Basics of SQL and RDBMS – must have skills for data science professionals
If you meet 10 people who have been in data science for more than 5 years, chances are that all of them would know of or would have used SQL at some time in some form! Such is the extent of influence SQL has had on any thing to do with structured data.
In this article, we will learn basics of SQL and focus on SQL for RDBMS. As you will see, SQL is quite easy to learn and understand.
What is SQL?
SQL stands for Structured Query Language. It is a standard programming language for accessing a relational database. It has been designed for managing data in Relational Database Management Systems (RDBMS) like Oracle, MySQL, MS SQL Server, IBM DB2.

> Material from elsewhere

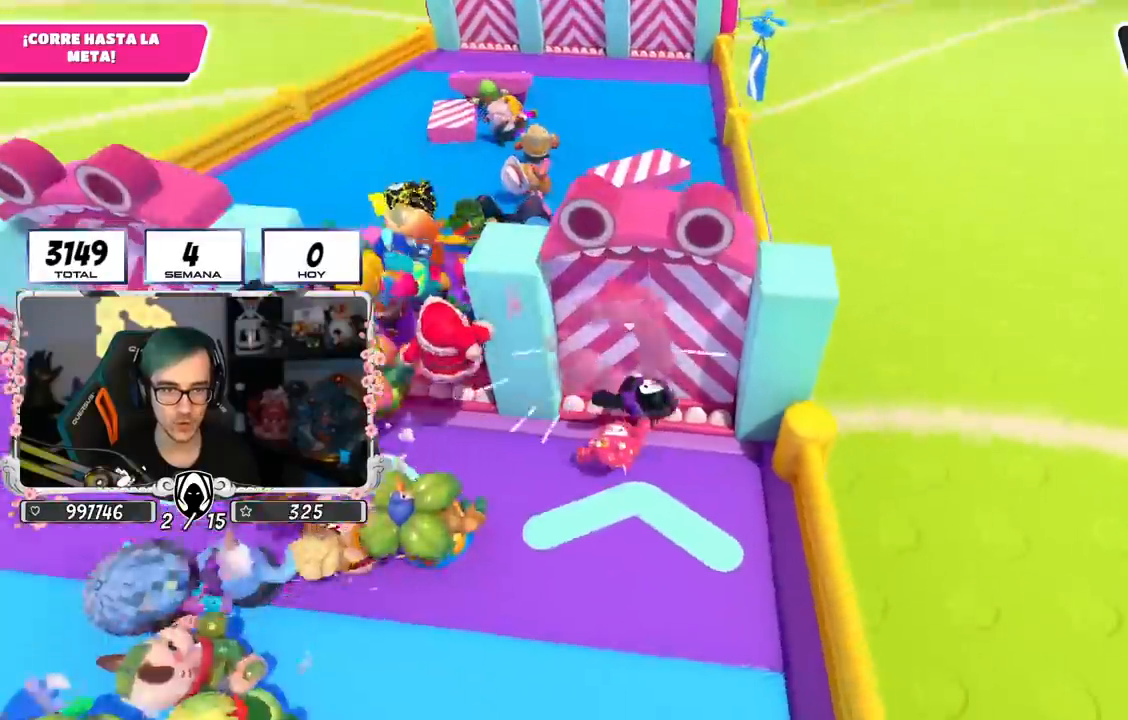
{"buttons": [], "left_stick": "left", "right_stick": "down-right", "events": [[283, "left_stick", "left"], [500, "right_stick", "down-right"]]}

SQL is one of the first commercial languages used for Edgar F. Codd’s relational model, also described in his influential 1970 paper, “A Relational Model of Data for Large Shared Data Banks.”
Earlier, SQL was a de facto language for the generation of information technology professionals. This was due to the fact that data warehouses consisted of one or the other RDBMS. The simplicity and beauty of the language enabled data warehousing professionals to query data and provide it to business analysts.
However, the trouble with RDBMS is that they are often suitable only for structured information. For unstructured information, newer databases like MongoDB and HBase (from Hadoop) prove to be a better fit. Part of this is a trade-off in databases, which is due to the CAP theorem.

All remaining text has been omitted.